Now we have finished the compilation step, which corresponds to running nvcc file.cu, let’s look at the next step, setting up the computation on GPU.

You may think that all that takes to prepare the GPU for computation is just 1. allocate memory 2. specify size, and 3. pass in the C++ executable, at least that’s how I thought, there are more to it though.

First, there needs to be a way to communicate with the GPU, instead of calling some low level C functions from other libraries, Metal wraps them all under an instance called MTLCommandQueue. If you want to tell GPU to allocate some memory, set up the function to execute, etc., you will send those instruction to MTLCommandQueue, it might be tempting to think of it as:

class MTLCommandQueue:
    def alloc(self, size):
        # call low level C function

But having it take in direct command is not ideal, you may have multiple threads of program all trying to send this alloc command on the same GPU, so there needs to be a mechanism to devide them, metal calls this MTLCommandBuffer, again, object oriented design seem to really want to give an unintuitive name to everything intuitive…

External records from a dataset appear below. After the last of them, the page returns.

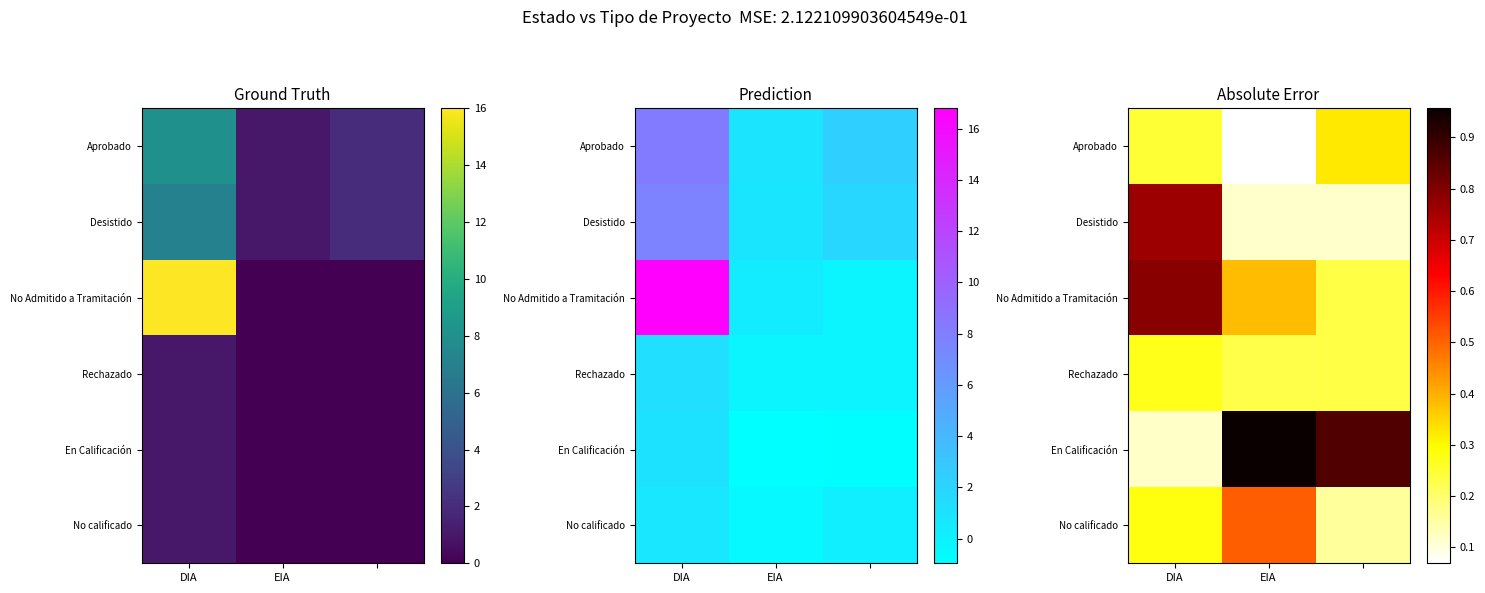

What is the difference between the second highest and minimum values in the No calificado series?

0.1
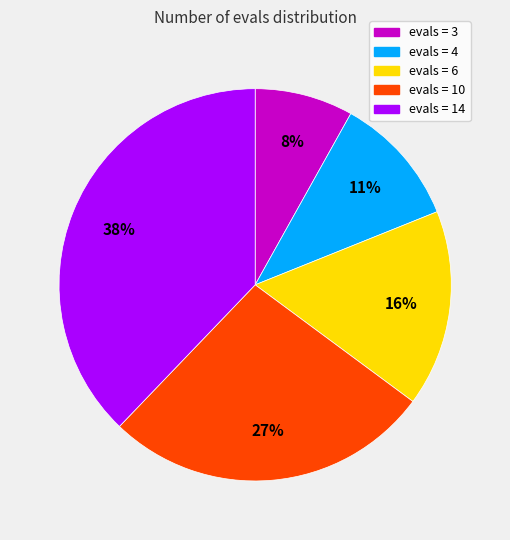

The evals = 10 slice represents 38% of the pie. True or false?

False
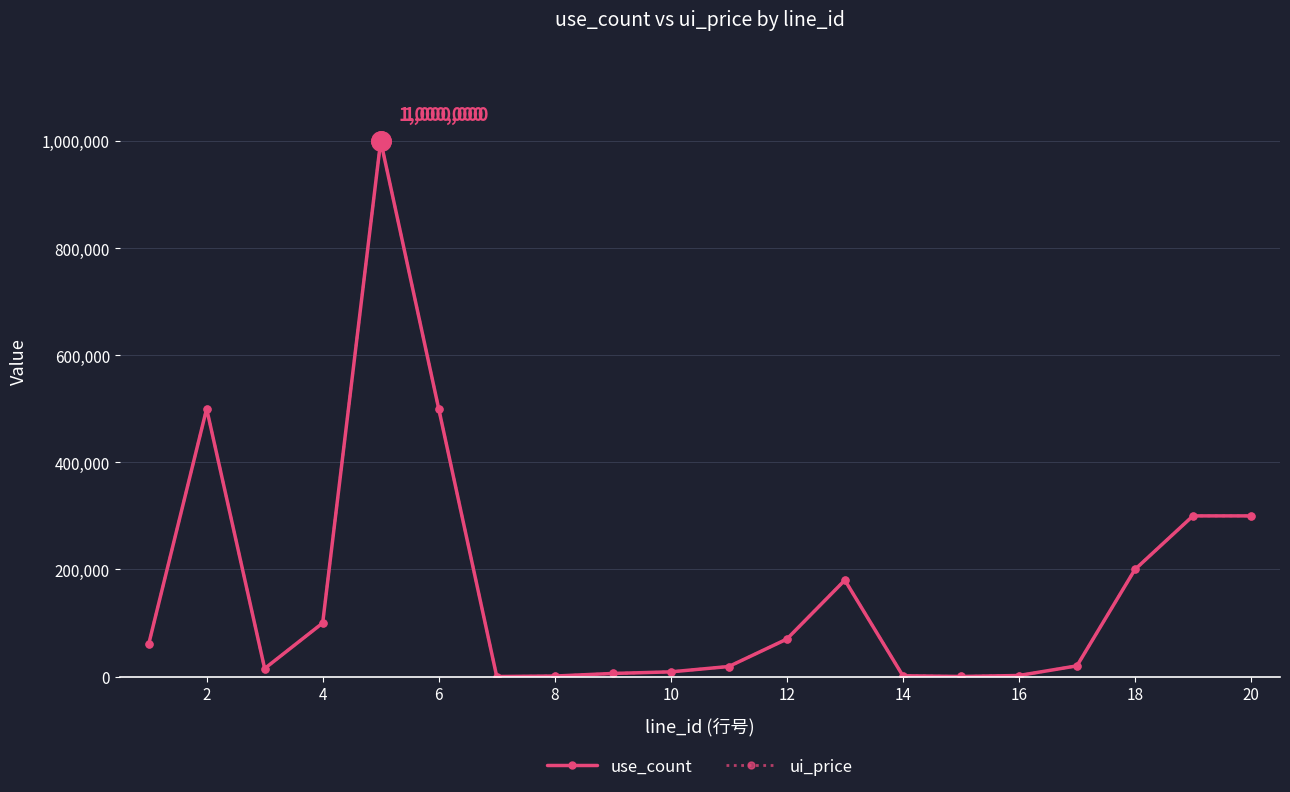

Is this an area chart (filled region under the line)?

No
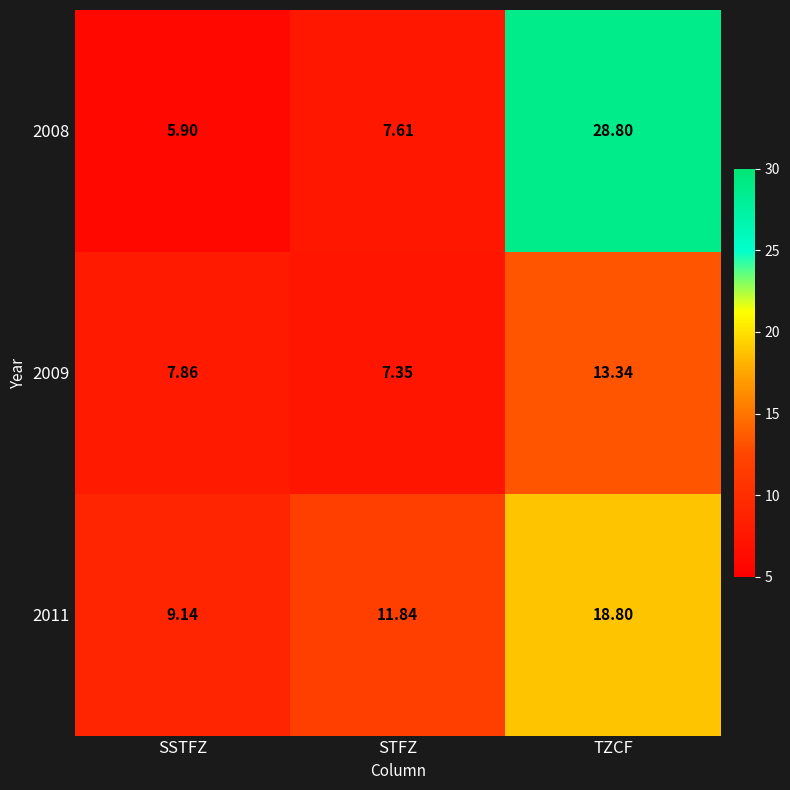

Which category has the highest value across all series?

TZCF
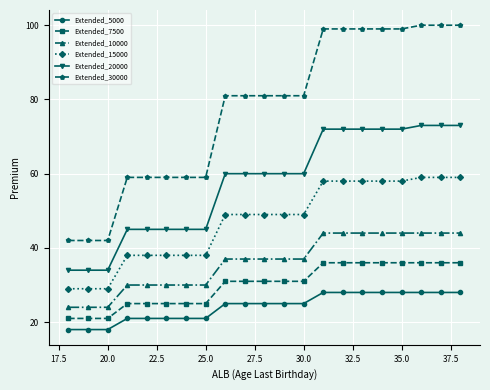

True or false: Extended_5000 and Extended_7500 intersect in this chart.

False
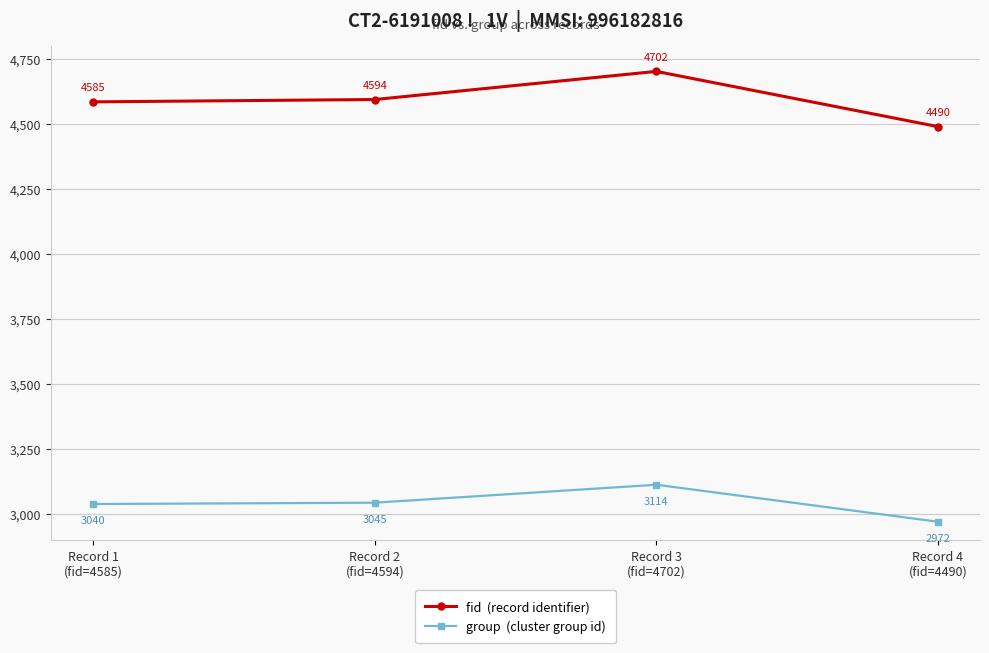

What is the label of the 3rd point from the right?

Record 2
(fid=4594)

So the model would look like, essentially we just send a list of instructions, so it is clear where each instruction originated and retain the ordering.

class MTLCommandQueue:
    def send_instructions(self, commandBuffer):
        for instruction in commandbBuffer.instructions:
            externallibrary.run(instruction)

class CommandBuffer:
    def alloc(self, size):
        self.instructions.append(f"alloc(size)")
    def commit(self):
        mtlCommandQueue.send_instructions(self)

Obviously, appending string to a list is not ideal, and there could be multiple threads sending instructions, there needs to be a structured way to handle them, as a result, instead of doing the manual appending string, let’s create a separate class to handle it, Metal calls this MTLComputeCommandEncoder:

class CommandBuffer:
    def send_instructions(self, commandEncoder):
        self.instructions.append(commandEncoder)
    def commit()...

class CommandEncoder:
    def dispatchThreadGroups(): pass
    def setBuffer(): pass
    def setComputePipelineState(): 
    def endEncoding(self):
        commandBuffer.send_instructions(self)
    

It seems a bit redundant, but you get the idea. In fact, most of the useful functions are defined on the encoder level, as you see on the pseudo python code above. dispatchThreadGroups is analogous to specifying the grid size etc. when launching a CUDA kernel, setBuffer is like cudaMemcpy and setComputePipleineState is like CUDA’s add_vectors<<< triple angle bracket telling it which function to run.